Weekend Deviation – Spies Weekend 1 – Le Carre Officially Classic
Posted: August 7th, 2010 | No Comments »Most excellent to see that Penguin Classics have issued Le Carré’s The Spy Who Came in From the Cold rightfully as a classic. It’s always annoying when you see Booker and Orange lists etc that neither crime nor spy books get a nod – do the committees on these things really not think Le Carre a great writer? If so then they’re pompous sods who should feel the sharp end of a poisoned umbrella on Kensington High Street!
This is the first Le Carré to become a Penguin Classic – here’s hoping more do including the rest of the Smiley series (this is the first time he appears) and primarily, as this is an Asia themed blog, The Honourable Schoolboy.
Alex Leamas is tired. It’s the 1960s, he’s been out in the cold for years, spying in Berlin for his British masters, and has seen too many good agents murdered for their troubles. Now Control wants to bring him in at last – but only after one final assignment.

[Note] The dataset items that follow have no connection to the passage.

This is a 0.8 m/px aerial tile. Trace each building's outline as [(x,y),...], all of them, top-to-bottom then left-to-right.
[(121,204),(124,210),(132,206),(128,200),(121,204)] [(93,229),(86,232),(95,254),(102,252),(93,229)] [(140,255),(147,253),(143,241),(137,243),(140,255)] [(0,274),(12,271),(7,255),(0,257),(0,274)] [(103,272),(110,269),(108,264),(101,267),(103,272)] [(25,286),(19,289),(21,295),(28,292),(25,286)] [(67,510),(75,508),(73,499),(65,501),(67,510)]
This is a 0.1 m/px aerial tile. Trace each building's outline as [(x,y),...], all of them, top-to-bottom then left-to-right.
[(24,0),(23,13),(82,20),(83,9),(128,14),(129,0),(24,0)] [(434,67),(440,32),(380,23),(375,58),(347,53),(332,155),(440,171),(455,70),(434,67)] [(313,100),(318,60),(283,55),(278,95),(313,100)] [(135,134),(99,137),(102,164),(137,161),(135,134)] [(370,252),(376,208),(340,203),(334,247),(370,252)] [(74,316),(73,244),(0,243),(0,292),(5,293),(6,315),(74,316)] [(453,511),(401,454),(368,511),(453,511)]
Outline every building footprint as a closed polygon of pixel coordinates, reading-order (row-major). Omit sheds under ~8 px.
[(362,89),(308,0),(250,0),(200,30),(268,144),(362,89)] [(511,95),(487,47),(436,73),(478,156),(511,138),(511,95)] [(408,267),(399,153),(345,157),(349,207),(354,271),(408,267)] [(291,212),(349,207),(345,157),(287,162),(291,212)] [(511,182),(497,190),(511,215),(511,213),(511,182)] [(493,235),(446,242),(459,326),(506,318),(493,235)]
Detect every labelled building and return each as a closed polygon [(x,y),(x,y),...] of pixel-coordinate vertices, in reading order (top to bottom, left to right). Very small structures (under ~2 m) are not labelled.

He must travel deep into the heart of Communist Germany and betray his country, a job that he will do with his usual cynical professionalism. But when George Smiley tries to help a young woman Leamas has befriended, Leamas’s mission may prove to be the worst thing he could ever have done.
In le Carré’s breakthrough work of 1963, the spy story is reborn as a gritty and terrible tale of men who are caught up in politics beyond their imagining.